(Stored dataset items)
□ □ □ □ □

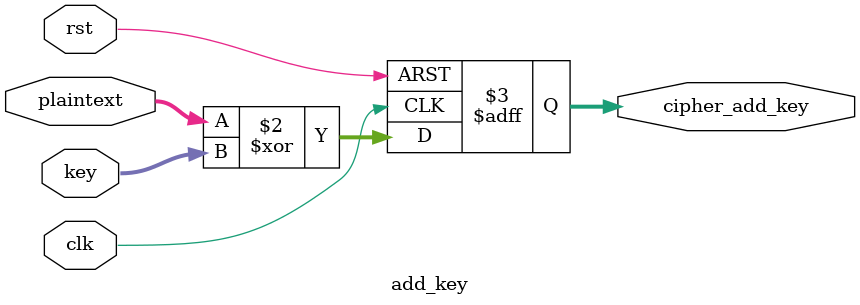
<source format=v>
module add_key (input clk,
                input rst,
                input [127:0] key,
                input [127:0] plaintext,
                output reg [127:0] cipher_add_key);
    always @(posedge clk or posedge rst) begin
        if (rst) begin
            cipher_add_key <= 0;
        end
        else begin
            cipher_add_key <= plaintext ^ key;
        end
    end
endmodule

</source>
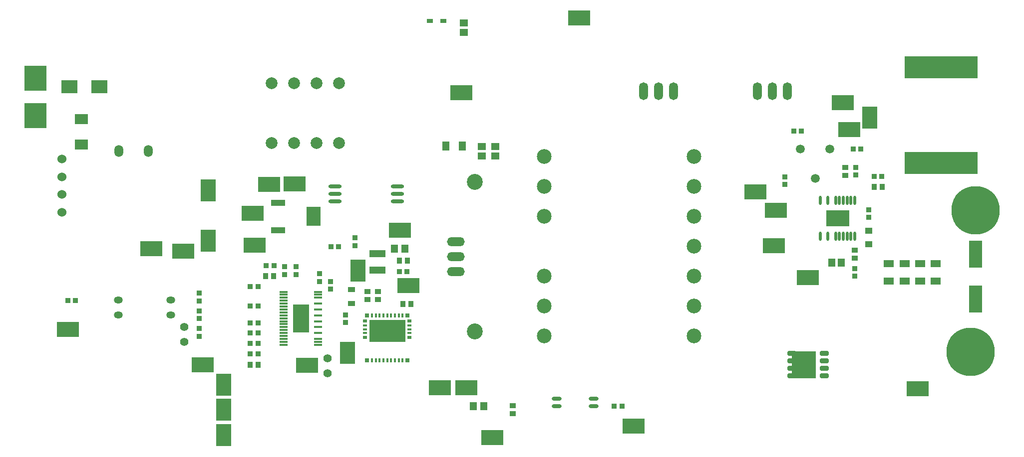
<source format=gbr>
%TF.GenerationSoftware,Altium Limited,Altium Designer,19.0.10 (269)*%
G04 Layer_Color=255*
%FSLAX26Y26*%
%MOIN*%
%TF.FileFunction,Pads,Top*%
%TF.Part,Single*%
G01*
G75*
%TA.AperFunction,SMDPad,CuDef*%
%ADD10O,0.017716X0.062992*%
%ADD11R,0.151969X0.107874*%
%ADD12R,0.150000X0.166929*%
%ADD13R,0.485039X0.150591*%
%ADD14R,0.055118X0.051181*%
%ADD15R,0.047244X0.064961*%
%ADD16R,0.149606X0.098425*%
%ADD17R,0.090000X0.070000*%
%ADD18R,0.161417X0.183465*%
G04:AMPARAMS|DCode=19|XSize=33.465mil|YSize=57.087mil|CornerRadius=8.366mil|HoleSize=0mil|Usage=FLASHONLY|Rotation=90.000|XOffset=0mil|YOffset=0mil|HoleType=Round|Shape=RoundedRectangle|*
%AMROUNDEDRECTD19*
21,1,0.033465,0.040354,0,0,90.0*
21,1,0.016732,0.057087,0,0,90.0*
1,1,0.016732,0.020177,0.008366*
1,1,0.016732,0.020177,-0.008366*
1,1,0.016732,-0.020177,-0.008366*
1,1,0.016732,-0.020177,0.008366*
%
%ADD19ROUNDEDRECTD19*%
%ADD20R,0.098425X0.149606*%
%ADD21R,0.033465X0.037402*%
%ADD22C,0.322835*%
%ADD23O,0.088583X0.025591*%
%ADD24R,0.031496X0.023622*%
%ADD25R,0.244095X0.147638*%
%ADD26R,0.031496X0.031496*%
%ADD27R,0.015748X0.031496*%
%ADD28R,0.031496X0.015748*%
%ADD29R,0.037402X0.033465*%
%ADD30R,0.035433X0.039370*%
%ADD31R,0.090551X0.179134*%
%ADD32R,0.051181X0.055118*%
%ADD33R,0.039370X0.035433*%
%ADD34R,0.051181X0.043307*%
%ADD35O,0.066929X0.023622*%
%ADD36R,0.045276X0.053150*%
%ADD37R,0.106299X0.086614*%
%ADD38R,0.092520X0.127953*%
%ADD39R,0.092520X0.039370*%
%ADD40R,0.106299X0.187008*%
%ADD41R,0.057087X0.011811*%
%ADD42R,0.047244X0.033465*%
%ADD43O,0.059055X0.047244*%
%ADD44R,0.106299X0.051181*%
%ADD45R,0.070866X0.051181*%
%ADD46R,0.039370X0.025591*%
%TA.AperFunction,ComponentPad*%
%ADD55C,0.059055*%
%ADD56C,0.078740*%
%ADD57C,0.106299*%
%ADD58O,0.118110X0.059055*%
%ADD59C,0.060000*%
%ADD60C,0.055118*%
%ADD61C,0.007874*%
%ADD62O,0.059055X0.078740*%
%ADD63O,0.059055X0.118110*%
%ADD64C,0.098425*%
D10*
X5412402Y1923228D02*
D03*
X5463583D02*
D03*
X5514764D02*
D03*
X5540354D02*
D03*
X5565945D02*
D03*
X5591535D02*
D03*
X5617126D02*
D03*
X5642717D02*
D03*
X5412402Y2163386D02*
D03*
X5463583D02*
D03*
X5514764D02*
D03*
X5540354D02*
D03*
X5565945D02*
D03*
X5591535D02*
D03*
X5617126D02*
D03*
X5642717D02*
D03*
D11*
X5527559Y2043307D02*
D03*
D12*
X173622Y2981102D02*
D03*
Y2729921D02*
D03*
D13*
X6220472Y3052067D02*
D03*
Y2412500D02*
D03*
D14*
X3244095Y2521496D02*
D03*
Y2458504D02*
D03*
X3153543Y2523622D02*
D03*
Y2460630D02*
D03*
X3031496Y3350394D02*
D03*
Y3287401D02*
D03*
D15*
X3023622Y2527559D02*
D03*
X2913386D02*
D03*
D16*
X3221000Y576000D02*
D03*
X6062992Y901575D02*
D03*
X3049053Y911124D02*
D03*
X2874016D02*
D03*
X4165354Y653544D02*
D03*
X1984252Y1057992D02*
D03*
X944882Y1838750D02*
D03*
X2661194Y1593273D02*
D03*
X3803150Y3381890D02*
D03*
X5606299Y2637795D02*
D03*
X5564025Y2817865D02*
D03*
X5330709Y1645669D02*
D03*
X5102362Y1858268D02*
D03*
X5116142Y2094734D02*
D03*
X389764Y1301024D02*
D03*
X4979140Y2220472D02*
D03*
X1635507Y1862205D02*
D03*
X1901575Y2271653D02*
D03*
X1731946Y2270900D02*
D03*
X1623919Y2074695D02*
D03*
X1157480Y1822835D02*
D03*
X1290449Y1062992D02*
D03*
X3015748Y2881890D02*
D03*
X2606299Y1964567D02*
D03*
D17*
X478927Y2707758D02*
D03*
Y2536340D02*
D03*
D18*
X5303150Y1062992D02*
D03*
D19*
X5438976Y987992D02*
D03*
Y1037992D02*
D03*
Y1087992D02*
D03*
Y1137992D02*
D03*
X5222441D02*
D03*
Y1087992D02*
D03*
Y1037992D02*
D03*
Y987992D02*
D03*
D20*
X1429134Y929134D02*
D03*
Y761518D02*
D03*
Y593902D02*
D03*
X2255905Y1144002D02*
D03*
X2326541Y1692238D02*
D03*
X5744095Y2716535D02*
D03*
X1326772Y1893114D02*
D03*
Y2228347D02*
D03*
D21*
X5683071Y2505905D02*
D03*
X5631890D02*
D03*
X5822588Y2323002D02*
D03*
X5771407D02*
D03*
X5234252Y2625984D02*
D03*
X5285433D02*
D03*
X1764764Y1727579D02*
D03*
X1713582D02*
D03*
X2197126Y1854331D02*
D03*
X2145945D02*
D03*
X1606299Y1584981D02*
D03*
X1657480D02*
D03*
X1606299Y1456693D02*
D03*
X1657480D02*
D03*
X1606299Y1342520D02*
D03*
X1657480D02*
D03*
X1606299Y1277559D02*
D03*
X1657480D02*
D03*
X1606299Y1206526D02*
D03*
X1657480D02*
D03*
X1606299Y1135492D02*
D03*
X1657480D02*
D03*
X438976Y1492126D02*
D03*
X387795D02*
D03*
X2653957Y1687008D02*
D03*
X2602776D02*
D03*
X4088583Y787402D02*
D03*
X4037402D02*
D03*
D22*
X6417323Y1148622D02*
D03*
X6448819Y2094734D02*
D03*
D23*
X2171535Y2257908D02*
D03*
Y2207908D02*
D03*
Y2157908D02*
D03*
X2588858Y2257908D02*
D03*
Y2207908D02*
D03*
Y2157908D02*
D03*
D24*
X2371417Y1356142D02*
D03*
X2670630Y1245906D02*
D03*
Y1356142D02*
D03*
X2371417Y1245906D02*
D03*
D25*
X2521023Y1291181D02*
D03*
D26*
X2385197Y1094331D02*
D03*
X2656850D02*
D03*
X2385197Y1393543D02*
D03*
X2656850D02*
D03*
D27*
X2418661Y1094331D02*
D03*
X2444252D02*
D03*
X2469842D02*
D03*
X2495433D02*
D03*
X2521023D02*
D03*
X2546614D02*
D03*
X2572205D02*
D03*
X2597795D02*
D03*
X2623386D02*
D03*
X2418661Y1393543D02*
D03*
X2623386D02*
D03*
X2597795D02*
D03*
X2572205D02*
D03*
X2546614D02*
D03*
X2521023D02*
D03*
X2495433D02*
D03*
X2469842D02*
D03*
X2444252D02*
D03*
D28*
X2670630Y1326614D02*
D03*
Y1301024D02*
D03*
Y1275433D02*
D03*
X2371417Y1326614D02*
D03*
Y1301024D02*
D03*
Y1275433D02*
D03*
D29*
X2141732Y1620079D02*
D03*
Y1568898D02*
D03*
X5648957Y2332677D02*
D03*
Y2383858D02*
D03*
X5642947Y1706693D02*
D03*
Y1655512D02*
D03*
X5736221Y2100394D02*
D03*
Y2049213D02*
D03*
X5177165Y2319892D02*
D03*
Y2268711D02*
D03*
X1913386Y1667323D02*
D03*
Y1718504D02*
D03*
X1834646Y1667323D02*
D03*
Y1718504D02*
D03*
X2244095Y1346210D02*
D03*
Y1397391D02*
D03*
X2307086Y1911417D02*
D03*
Y1860236D02*
D03*
X1265748Y1490236D02*
D03*
Y1541417D02*
D03*
Y1423307D02*
D03*
Y1372126D02*
D03*
Y1305197D02*
D03*
Y1254016D02*
D03*
X2067913Y1620368D02*
D03*
Y1671549D02*
D03*
D30*
X5772638Y2251968D02*
D03*
X5825787D02*
D03*
X1762628Y1656545D02*
D03*
X1709478D02*
D03*
X1605315Y1064458D02*
D03*
X1658465D02*
D03*
X2678406Y1468504D02*
D03*
X2625256D02*
D03*
X2603347Y1759842D02*
D03*
X2656496D02*
D03*
D31*
X6448819Y1503937D02*
D03*
Y1803150D02*
D03*
D32*
X5488189Y1747278D02*
D03*
X5551181D02*
D03*
D33*
X5641900Y1776742D02*
D03*
Y1829892D02*
D03*
X5577923Y2328189D02*
D03*
Y2381338D02*
D03*
X3360000Y737425D02*
D03*
Y790575D02*
D03*
X2389596Y1553150D02*
D03*
Y1500000D02*
D03*
X2460630D02*
D03*
Y1553150D02*
D03*
D34*
X5736221Y1868110D02*
D03*
Y1958661D02*
D03*
D35*
X3651407Y837825D02*
D03*
Y787825D02*
D03*
X3899439Y837825D02*
D03*
Y787825D02*
D03*
D36*
X3165402D02*
D03*
X3096504D02*
D03*
X2569065Y1838750D02*
D03*
X2637963D02*
D03*
D37*
X399606Y2924579D02*
D03*
X600394D02*
D03*
D38*
X2029636Y2055118D02*
D03*
D39*
X1791447Y1964567D02*
D03*
Y2145669D02*
D03*
D40*
X1944882Y1374016D02*
D03*
D41*
X2059055Y1551181D02*
D03*
Y1531496D02*
D03*
Y1511811D02*
D03*
Y1472441D02*
D03*
Y1433071D02*
D03*
Y1393701D02*
D03*
Y1354331D02*
D03*
Y1314961D02*
D03*
Y1275591D02*
D03*
Y1236220D02*
D03*
Y1216535D02*
D03*
Y1196850D02*
D03*
X1830709D02*
D03*
Y1216535D02*
D03*
Y1236220D02*
D03*
Y1255906D02*
D03*
Y1275591D02*
D03*
Y1295275D02*
D03*
Y1314961D02*
D03*
Y1334646D02*
D03*
Y1354331D02*
D03*
Y1374016D02*
D03*
Y1393701D02*
D03*
Y1413386D02*
D03*
Y1433071D02*
D03*
Y1452756D02*
D03*
Y1472441D02*
D03*
Y1492126D02*
D03*
Y1511811D02*
D03*
Y1531496D02*
D03*
Y1551181D02*
D03*
D42*
X2282480Y1566929D02*
D03*
Y1472441D02*
D03*
D43*
X726378Y1395535D02*
D03*
Y1495535D02*
D03*
X1076772D02*
D03*
Y1395535D02*
D03*
D44*
X2456693Y1696850D02*
D03*
Y1807087D02*
D03*
D45*
X5870079Y1624015D02*
D03*
Y1738189D02*
D03*
X5974577Y1624016D02*
D03*
Y1738189D02*
D03*
X6079075Y1624016D02*
D03*
Y1738189D02*
D03*
X6183573Y1624016D02*
D03*
Y1738189D02*
D03*
D46*
X2895669Y3362992D02*
D03*
X2805118D02*
D03*
D55*
X5377953Y2311024D02*
D03*
X5279528Y2507874D02*
D03*
X5476378D02*
D03*
D56*
X2197638Y2947244D02*
D03*
Y2547244D02*
D03*
X1897638Y2947244D02*
D03*
X2047638D02*
D03*
Y2547244D02*
D03*
X1897638D02*
D03*
X1747638Y2947244D02*
D03*
Y2547244D02*
D03*
D57*
X3104338Y1285819D02*
D03*
Y2285819D02*
D03*
D58*
X2980315Y1685827D02*
D03*
Y1785827D02*
D03*
Y1885827D02*
D03*
D59*
X350394Y2438189D02*
D03*
Y2320079D02*
D03*
Y2201968D02*
D03*
Y2083858D02*
D03*
D60*
X1165354Y1216535D02*
D03*
Y1316535D02*
D03*
X2121581Y1006299D02*
D03*
Y1106299D02*
D03*
D61*
X2409409Y1291181D02*
D03*
X2450748Y1228189D02*
D03*
Y1259685D02*
D03*
Y1291181D02*
D03*
Y1322677D02*
D03*
Y1354173D02*
D03*
X2497598D02*
D03*
Y1322677D02*
D03*
Y1291181D02*
D03*
Y1259685D02*
D03*
Y1228189D02*
D03*
X2544449D02*
D03*
Y1259685D02*
D03*
Y1291181D02*
D03*
Y1322677D02*
D03*
Y1354173D02*
D03*
X2591299D02*
D03*
Y1322677D02*
D03*
Y1291181D02*
D03*
Y1259685D02*
D03*
Y1228189D02*
D03*
X2632638Y1291181D02*
D03*
D62*
X925197Y2491340D02*
D03*
X728346D02*
D03*
D63*
X5192126Y2892697D02*
D03*
X5092126D02*
D03*
X4992126D02*
D03*
X4232126D02*
D03*
X4332126D02*
D03*
X4432126D02*
D03*
D64*
X4570541Y2456546D02*
D03*
Y2256546D02*
D03*
Y2056546D02*
D03*
Y1856545D02*
D03*
Y1656545D02*
D03*
Y1456545D02*
D03*
Y1256545D02*
D03*
X3570541D02*
D03*
Y1456545D02*
D03*
Y1656545D02*
D03*
Y2056546D02*
D03*
Y2256546D02*
D03*
Y2456546D02*
D03*
%TF.MD5,22eab86415f29173f68764cbf887144c*%
M02*

</source>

□ □ □ □ □

> **What to do**:
Return all lines in the data that include the word "source".

> **Expected answer**:
<source format=v>
</source>
<source format=gbr>
</source>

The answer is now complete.